1 of 1 people found the following review helpful.
An interesting overview
By Fred Camfield
This is a somewhat brief overview of a four century long Viking period, starting with groups that were like tribal mauraders gathering loot, and progressing through periods of colonization and eventually established national governments. It was not that far back that Sweden was a msjor power in Europe, controlling an area much larger than present day Sweden. The Danes briefly controlled England and Ireland before being driven out. Rollo established a much more enduring kingdom in Normandy. Many of us alive today are descended from various intermarriages.
The author tries to separate fact from myth, a major endeavor. Storytellers writing sagas tended to use a great deal of literary license. There are undoubtedly true facts behind stories like Beowulf, but it requires some interpretation to separate the facts from fiction.

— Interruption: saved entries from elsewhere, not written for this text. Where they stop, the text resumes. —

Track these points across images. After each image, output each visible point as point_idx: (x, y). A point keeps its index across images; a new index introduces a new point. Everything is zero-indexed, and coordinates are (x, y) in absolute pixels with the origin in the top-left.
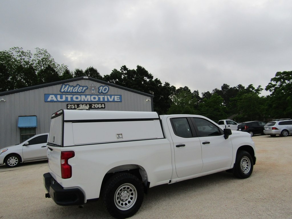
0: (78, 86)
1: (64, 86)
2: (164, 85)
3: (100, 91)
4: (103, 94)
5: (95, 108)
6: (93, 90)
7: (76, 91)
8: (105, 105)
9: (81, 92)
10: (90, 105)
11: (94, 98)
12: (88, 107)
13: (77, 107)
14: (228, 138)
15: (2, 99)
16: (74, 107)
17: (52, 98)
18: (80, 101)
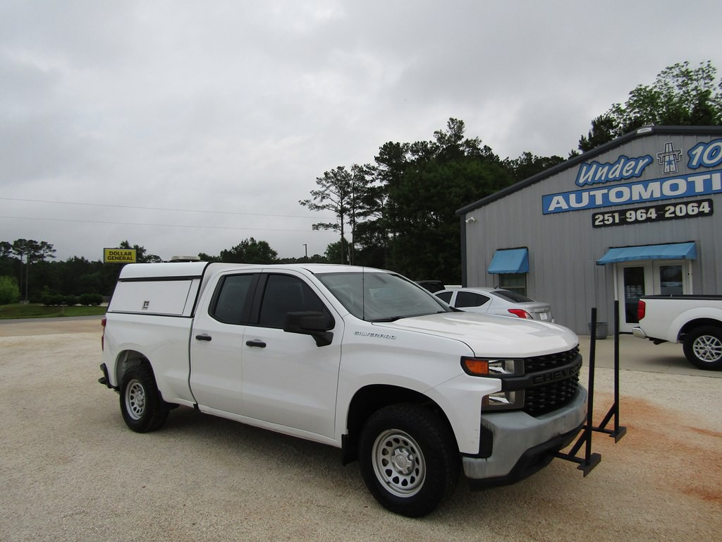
0: (623, 161)
1: (585, 168)
3: (694, 163)
4: (707, 170)
5: (677, 217)
6: (670, 163)
7: (618, 176)
8: (711, 205)
9: (632, 176)
10: (661, 210)
11: (674, 187)
12: (654, 216)
13: (620, 219)
14: (329, 342)
15: (470, 217)
16: (611, 220)
17: (558, 202)
18: (630, 202)
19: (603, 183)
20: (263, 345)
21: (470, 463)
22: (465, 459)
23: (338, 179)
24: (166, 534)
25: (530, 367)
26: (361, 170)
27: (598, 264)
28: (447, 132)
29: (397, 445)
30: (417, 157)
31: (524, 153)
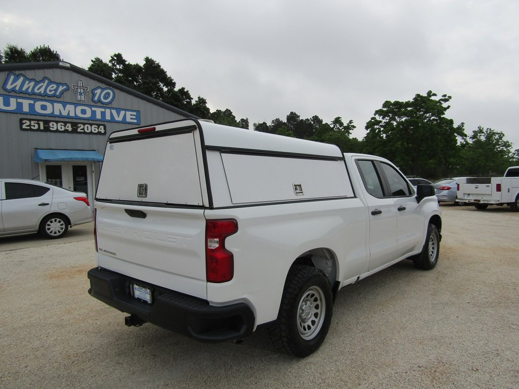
0: (46, 82)
1: (12, 77)
2: (196, 101)
3: (96, 99)
4: (103, 105)
5: (85, 133)
6: (81, 94)
7: (42, 92)
8: (105, 129)
9: (54, 96)
10: (75, 125)
11: (84, 112)
12: (70, 129)
13: (44, 127)
16: (37, 127)
18: (52, 115)
19: (29, 94)
20: (404, 208)
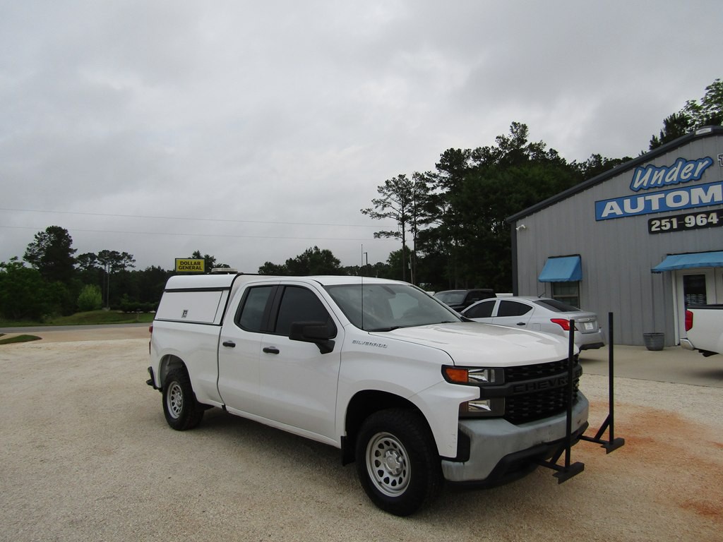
0: (680, 163)
1: (640, 172)
7: (675, 180)
9: (690, 180)
12: (715, 220)
13: (678, 224)
14: (331, 350)
15: (521, 225)
16: (668, 226)
17: (612, 208)
18: (689, 206)
20: (276, 352)
21: (448, 466)
22: (444, 462)
23: (400, 187)
24: (178, 519)
25: (511, 376)
26: (422, 177)
27: (653, 272)
28: (510, 136)
29: (389, 447)
30: (479, 162)
31: (593, 155)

One can wonder about the legendary Sigurd, slayer of the dragon Favne. Much of what we know comes from the so-called Icelandic Sagas.
The author does provide a good general picture of the period. Three was established trade in commodities ranging from fur and amnber to slaves (yes, original slaves were white). There was an established social order of freemen, freed slaves, and slaves. The author mentions the practice of weregild, i.e., the payment of money to the family of someone whom you killed - a practice that still exists between tribes in Afghanistan.
Overall, it is a good book to read if you have an interest in the society of the Viking period.